= James Smith (anaesthetist) =

James Anstruther Smith FFARCS (1917 – 18 December 1986) was a Scottish consultant anaesthetist who was one of the pioneers of safe anaesthesia for cardiac catheterization in children.

==Education==
James Anstruther Smith was educated at Strathallan School and St John's College, Cambridge where he was a noted swimmer and water polo player, captaining the team and swimming against the University of Oxford in 1938.
He also accompanied the Footlights on the piano. In 1938 he went to the Medical College of St Bartholomew's Hospital in London, graduating in 1942.

==Career==
Following his house appointments Smith became resident anaesthetist at St Bartholomew's. With most consultants on military duty he quickly became senior resident anaesthetist, which prevented him from joining the army for two years. In 1944 he attained the Diploma of Anaesthesia (DA) and joined the Royal Army Medical Corps. He served in India and ended his military career with the rank of major and consultant status.

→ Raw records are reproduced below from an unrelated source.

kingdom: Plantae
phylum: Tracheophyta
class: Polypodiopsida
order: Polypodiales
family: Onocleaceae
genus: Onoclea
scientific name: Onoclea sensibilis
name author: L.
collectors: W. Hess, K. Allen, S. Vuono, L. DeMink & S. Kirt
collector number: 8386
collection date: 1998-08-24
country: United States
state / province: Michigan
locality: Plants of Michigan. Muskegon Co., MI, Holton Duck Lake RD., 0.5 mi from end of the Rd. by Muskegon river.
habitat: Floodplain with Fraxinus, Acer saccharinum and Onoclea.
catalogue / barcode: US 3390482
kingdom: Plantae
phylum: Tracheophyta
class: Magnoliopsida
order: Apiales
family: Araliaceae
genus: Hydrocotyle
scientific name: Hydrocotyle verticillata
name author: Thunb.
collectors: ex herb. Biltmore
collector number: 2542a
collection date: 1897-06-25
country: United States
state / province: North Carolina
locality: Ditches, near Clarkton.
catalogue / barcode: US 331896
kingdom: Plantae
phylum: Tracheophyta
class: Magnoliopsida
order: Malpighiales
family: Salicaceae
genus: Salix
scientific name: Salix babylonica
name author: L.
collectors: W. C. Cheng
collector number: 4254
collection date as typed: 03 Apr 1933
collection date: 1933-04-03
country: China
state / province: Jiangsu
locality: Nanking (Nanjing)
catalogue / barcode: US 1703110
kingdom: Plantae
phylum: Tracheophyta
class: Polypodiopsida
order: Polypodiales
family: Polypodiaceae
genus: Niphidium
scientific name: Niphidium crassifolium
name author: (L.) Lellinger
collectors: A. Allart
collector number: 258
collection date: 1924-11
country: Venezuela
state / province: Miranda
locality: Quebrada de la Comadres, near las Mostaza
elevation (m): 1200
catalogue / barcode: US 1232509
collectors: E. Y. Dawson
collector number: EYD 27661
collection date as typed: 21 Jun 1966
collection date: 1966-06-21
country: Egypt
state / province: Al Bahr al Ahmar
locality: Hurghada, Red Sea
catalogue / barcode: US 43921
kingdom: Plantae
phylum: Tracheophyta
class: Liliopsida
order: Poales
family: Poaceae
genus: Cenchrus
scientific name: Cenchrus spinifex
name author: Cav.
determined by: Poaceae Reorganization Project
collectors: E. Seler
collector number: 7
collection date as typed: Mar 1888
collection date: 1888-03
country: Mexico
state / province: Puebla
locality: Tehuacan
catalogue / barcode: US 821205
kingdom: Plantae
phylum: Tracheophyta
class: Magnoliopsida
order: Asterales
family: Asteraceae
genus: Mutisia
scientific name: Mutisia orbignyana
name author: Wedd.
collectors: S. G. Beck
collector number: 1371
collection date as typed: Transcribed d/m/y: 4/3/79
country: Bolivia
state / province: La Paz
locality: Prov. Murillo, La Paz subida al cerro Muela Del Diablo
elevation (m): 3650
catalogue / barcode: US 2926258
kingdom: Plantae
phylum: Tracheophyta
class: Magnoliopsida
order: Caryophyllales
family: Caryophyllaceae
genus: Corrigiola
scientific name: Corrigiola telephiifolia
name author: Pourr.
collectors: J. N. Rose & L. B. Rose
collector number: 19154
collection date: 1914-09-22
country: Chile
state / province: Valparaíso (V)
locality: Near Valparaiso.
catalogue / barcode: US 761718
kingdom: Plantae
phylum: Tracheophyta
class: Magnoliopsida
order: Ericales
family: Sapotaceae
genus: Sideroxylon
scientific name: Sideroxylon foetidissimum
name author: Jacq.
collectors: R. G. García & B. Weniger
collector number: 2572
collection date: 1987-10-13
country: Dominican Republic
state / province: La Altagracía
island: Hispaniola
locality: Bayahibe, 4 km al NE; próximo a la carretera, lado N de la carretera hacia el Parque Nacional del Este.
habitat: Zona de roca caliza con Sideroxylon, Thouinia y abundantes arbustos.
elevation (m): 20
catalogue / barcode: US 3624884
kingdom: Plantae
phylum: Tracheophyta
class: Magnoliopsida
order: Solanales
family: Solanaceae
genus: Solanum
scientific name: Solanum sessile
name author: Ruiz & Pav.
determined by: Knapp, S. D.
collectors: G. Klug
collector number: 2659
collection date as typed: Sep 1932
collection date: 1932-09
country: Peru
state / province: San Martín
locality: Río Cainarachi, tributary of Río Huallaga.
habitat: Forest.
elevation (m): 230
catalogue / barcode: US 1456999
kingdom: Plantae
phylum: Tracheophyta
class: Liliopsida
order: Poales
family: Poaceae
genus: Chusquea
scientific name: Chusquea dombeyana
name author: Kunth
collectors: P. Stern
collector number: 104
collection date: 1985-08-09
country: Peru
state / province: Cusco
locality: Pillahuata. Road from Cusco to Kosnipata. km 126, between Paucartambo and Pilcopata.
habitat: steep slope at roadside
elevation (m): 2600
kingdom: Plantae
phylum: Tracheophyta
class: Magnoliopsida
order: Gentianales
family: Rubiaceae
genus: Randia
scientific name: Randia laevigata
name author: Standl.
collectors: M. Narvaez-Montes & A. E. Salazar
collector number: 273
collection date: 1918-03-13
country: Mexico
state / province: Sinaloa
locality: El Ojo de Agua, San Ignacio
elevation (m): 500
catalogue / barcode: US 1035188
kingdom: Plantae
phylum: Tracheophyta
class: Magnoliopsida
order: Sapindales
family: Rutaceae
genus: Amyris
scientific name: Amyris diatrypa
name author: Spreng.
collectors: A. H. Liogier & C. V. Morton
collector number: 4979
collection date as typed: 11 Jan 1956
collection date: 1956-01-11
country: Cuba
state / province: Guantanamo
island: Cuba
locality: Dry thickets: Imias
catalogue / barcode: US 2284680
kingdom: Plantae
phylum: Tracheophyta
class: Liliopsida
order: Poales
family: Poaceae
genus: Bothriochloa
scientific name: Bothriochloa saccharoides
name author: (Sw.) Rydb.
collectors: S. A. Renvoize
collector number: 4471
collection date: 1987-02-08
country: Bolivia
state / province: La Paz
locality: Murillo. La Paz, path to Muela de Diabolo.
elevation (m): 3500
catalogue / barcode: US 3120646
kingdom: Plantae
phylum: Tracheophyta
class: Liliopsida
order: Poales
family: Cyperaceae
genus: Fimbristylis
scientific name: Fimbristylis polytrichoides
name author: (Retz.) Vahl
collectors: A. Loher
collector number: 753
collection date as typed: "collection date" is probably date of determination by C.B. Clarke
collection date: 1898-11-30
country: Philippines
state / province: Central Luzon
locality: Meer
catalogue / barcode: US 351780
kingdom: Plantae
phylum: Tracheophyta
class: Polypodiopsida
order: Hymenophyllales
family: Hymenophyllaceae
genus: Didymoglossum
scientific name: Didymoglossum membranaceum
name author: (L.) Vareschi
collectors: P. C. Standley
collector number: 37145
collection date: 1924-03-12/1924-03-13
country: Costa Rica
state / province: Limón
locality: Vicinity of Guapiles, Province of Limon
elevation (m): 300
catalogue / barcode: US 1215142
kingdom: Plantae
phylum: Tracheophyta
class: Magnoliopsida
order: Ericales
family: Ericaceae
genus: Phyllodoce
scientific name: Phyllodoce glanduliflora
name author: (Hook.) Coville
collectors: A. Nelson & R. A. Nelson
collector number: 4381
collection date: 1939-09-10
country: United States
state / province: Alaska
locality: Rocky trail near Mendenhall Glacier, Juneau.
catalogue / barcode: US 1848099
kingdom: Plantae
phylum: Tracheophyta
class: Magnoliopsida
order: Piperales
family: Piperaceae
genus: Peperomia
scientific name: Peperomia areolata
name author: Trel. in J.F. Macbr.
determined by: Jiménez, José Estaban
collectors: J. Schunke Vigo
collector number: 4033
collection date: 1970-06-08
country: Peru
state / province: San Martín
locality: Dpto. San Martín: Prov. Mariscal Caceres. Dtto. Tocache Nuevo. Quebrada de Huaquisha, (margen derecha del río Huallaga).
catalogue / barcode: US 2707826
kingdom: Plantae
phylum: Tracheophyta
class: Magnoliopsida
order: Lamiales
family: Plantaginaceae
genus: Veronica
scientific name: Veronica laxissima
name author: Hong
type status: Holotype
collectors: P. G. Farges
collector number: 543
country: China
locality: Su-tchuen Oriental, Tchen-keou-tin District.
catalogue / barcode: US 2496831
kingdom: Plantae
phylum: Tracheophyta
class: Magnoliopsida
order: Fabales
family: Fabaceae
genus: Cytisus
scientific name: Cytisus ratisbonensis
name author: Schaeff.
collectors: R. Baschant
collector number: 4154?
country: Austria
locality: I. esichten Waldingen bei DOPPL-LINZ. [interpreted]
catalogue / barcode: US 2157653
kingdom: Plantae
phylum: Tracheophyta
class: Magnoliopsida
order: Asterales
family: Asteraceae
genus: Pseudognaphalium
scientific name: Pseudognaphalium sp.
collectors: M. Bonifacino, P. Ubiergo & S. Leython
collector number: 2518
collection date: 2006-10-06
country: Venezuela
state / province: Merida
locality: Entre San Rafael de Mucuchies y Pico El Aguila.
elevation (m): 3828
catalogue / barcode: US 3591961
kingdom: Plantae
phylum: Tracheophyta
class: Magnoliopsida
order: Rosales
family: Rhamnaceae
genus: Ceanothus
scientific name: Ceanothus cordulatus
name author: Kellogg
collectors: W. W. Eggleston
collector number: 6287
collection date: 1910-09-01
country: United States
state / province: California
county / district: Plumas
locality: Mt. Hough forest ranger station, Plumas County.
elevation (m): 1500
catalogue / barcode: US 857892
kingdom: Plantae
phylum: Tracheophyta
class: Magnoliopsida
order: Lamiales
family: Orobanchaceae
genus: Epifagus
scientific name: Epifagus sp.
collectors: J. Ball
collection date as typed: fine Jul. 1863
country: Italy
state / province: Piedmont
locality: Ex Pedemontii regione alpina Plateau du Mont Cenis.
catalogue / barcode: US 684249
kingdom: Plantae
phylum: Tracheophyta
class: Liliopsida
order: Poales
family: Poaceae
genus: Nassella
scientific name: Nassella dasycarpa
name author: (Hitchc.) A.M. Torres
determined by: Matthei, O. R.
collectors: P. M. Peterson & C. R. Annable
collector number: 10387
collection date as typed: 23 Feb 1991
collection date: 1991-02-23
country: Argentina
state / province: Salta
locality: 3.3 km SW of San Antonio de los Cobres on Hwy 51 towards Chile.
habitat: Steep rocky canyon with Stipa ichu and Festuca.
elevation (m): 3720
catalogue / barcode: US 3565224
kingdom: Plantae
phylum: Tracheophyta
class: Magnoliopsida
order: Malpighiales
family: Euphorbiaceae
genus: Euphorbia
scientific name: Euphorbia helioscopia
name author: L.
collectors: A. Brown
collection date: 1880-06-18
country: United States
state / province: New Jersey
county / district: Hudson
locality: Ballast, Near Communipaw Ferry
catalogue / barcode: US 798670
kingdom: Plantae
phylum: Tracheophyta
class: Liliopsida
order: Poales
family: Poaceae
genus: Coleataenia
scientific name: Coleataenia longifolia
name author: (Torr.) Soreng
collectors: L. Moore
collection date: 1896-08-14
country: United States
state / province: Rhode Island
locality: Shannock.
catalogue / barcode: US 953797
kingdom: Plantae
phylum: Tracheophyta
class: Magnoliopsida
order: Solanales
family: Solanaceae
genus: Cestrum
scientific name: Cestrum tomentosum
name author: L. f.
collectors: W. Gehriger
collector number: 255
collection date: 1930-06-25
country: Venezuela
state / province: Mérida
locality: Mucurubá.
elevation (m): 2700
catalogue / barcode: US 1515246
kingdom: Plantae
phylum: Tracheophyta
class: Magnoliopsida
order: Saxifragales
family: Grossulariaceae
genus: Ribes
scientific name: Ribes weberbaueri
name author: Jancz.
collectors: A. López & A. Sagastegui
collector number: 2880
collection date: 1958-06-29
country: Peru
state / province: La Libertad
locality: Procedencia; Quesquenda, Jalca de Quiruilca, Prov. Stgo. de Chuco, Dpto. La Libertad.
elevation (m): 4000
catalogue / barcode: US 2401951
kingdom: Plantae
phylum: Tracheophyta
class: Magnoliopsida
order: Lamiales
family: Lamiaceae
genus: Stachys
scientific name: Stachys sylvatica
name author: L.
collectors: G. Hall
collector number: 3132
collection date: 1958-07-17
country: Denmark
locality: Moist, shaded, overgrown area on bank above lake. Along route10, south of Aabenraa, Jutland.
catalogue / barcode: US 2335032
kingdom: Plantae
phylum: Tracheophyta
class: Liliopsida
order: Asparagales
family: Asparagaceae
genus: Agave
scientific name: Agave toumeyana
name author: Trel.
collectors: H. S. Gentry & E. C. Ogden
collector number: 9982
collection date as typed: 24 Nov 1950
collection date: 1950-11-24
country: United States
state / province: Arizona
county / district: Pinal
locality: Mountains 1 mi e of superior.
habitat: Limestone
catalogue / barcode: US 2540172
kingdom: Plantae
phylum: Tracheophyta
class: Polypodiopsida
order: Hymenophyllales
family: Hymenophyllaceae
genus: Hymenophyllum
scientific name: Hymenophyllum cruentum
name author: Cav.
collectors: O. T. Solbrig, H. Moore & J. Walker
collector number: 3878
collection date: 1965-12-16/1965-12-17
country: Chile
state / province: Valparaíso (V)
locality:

In 1948 Smith was appointed as senior registrar in anaesthetics at the Royal Postgraduate Medical School at Hammersmith Hospital in London and later that year as lecturer and consultant. He published several original papers during his five years at the hospital. In March 1950 Smith published a paper entitled 'Anaesthesia for Cardiac Catheterization in Children'.

Smith was appointed consultant anaesthetist for the Plymouth hospitals group in 1953. He was the first coordinator of the anaesthetic department and established several courses for training operating department assistants in the south west. Smith was elected to the council of the Association of Anaesthetists of Great Britain and Ireland in 1962. He was also elected president of the Society of Anaesthetists of the South Western Region in 1973.

In 1981 he published another notable paper with P B Harvey entitled 'Prevention of air emboli in hip surgery.